Open asfimport opened 14 years ago
Shai Erera (@shaie) (migrated from JIRA)
On #2659 I'm already introducing a copy(Dir, File, File) which is overridden in FSDirectory to implement using ByteBuffers (like you did on copyTo(Dir). So which directories would benefit from that? RAM only (because NIO and MMap already use FSDir's impl)?
I'm generally +1 for adding such API, just wandering who's the immediate consumer of it.
Earwin Burrfoot (migrated from JIRA)
Bad link? The issue is closed already and no mentions of Directory in the patches.
Immediate consumer, just as I said - is all bulk-merging code. I.e. - instead of loading norms to a byte array and then writing them out, you do, roughly:
IndexInput normFile = ...;
IndexOutput newNormFile = ...;
newNormFile.write(normFile, offset, length);
I looked at FSDir and refreshed my memory. copyTo is implemented with channels and transferTo, I think new method will look quite similar.

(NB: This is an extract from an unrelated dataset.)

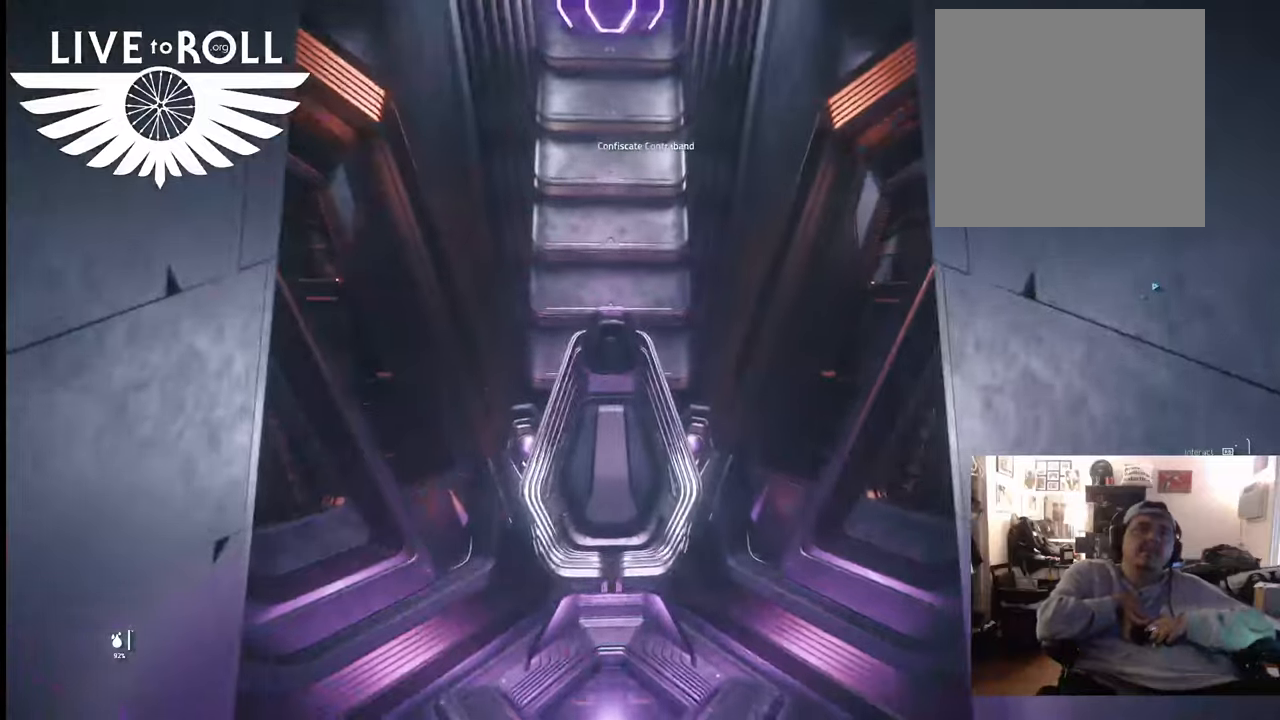
{"buttons": [], "left_stick": "center", "right_stick": "down", "events": [[33, "left_stick", "up"], [333, "right_stick", "down"], [500, "left_stick", "center"]]}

Shai Erera (@shaie) (migrated from JIRA)
Sorry, too many issue these days. I meant #3529. I've removed FSDir.copyTo mehods and instead created Dir.copy(Dir, File, File). Still need to upload the patch, with those changes.
But aside from that, I think the API you're talking about is good.
Earwin Burrfoot (migrated from JIRA)
Ahem. Why did you remove them? :) The point was to have default impl on Directory and transferTo-optimized one on FSDirectory.
Ok, let's wait for your patch.
Shai Erera (@shaie) (migrated from JIRA)
The default impl still exist, only in the form of a single file copy instead of an entire directory. There were a couple of reasons to replace them:
You can still accomplish that by iterating on the dir yourself and copy the files that you want, only you can do that selectively, leas risky and rename them in the process.
Earwin Burrfoot (migrated from JIRA)
Ah. Actually there was two methods, one that copies entire directory, and another - selected files. The former is a legacy :) Only there for back-compat-loving folk to accept the patch.
Shai Erera (@shaie) (migrated from JIRA)
Yes, I'm aware of the two methods. The one which accepts a Collection of files is better, but it still didn't allow you to rename them in the process. And adding another Collection argument, and require that the two will align seemed unnecessary. So src.copy(dest, from, to) seemed to be enough.
Copying an entire Directory is used by Lucene code only in RAMDir when it's init'ed w/ a Directory. Besides that, the scenario of copying an entire Dir is not really clear when it's useful. So the single file copy gives you as much flexibility as you need, and less chances of making crucial mistakes.
Michael McCandless (@mikemccand) (migrated from JIRA)
I agree: we should only expose the per-file copyTo, ie, the Directory shouldn't "own" the iteration through a collection of files; the caller can do that.
Earwin Burrfoot (migrated from JIRA)
The only reason for keeping that iteration within Directory was to reuse the buffer. The savings are neglectable, I think.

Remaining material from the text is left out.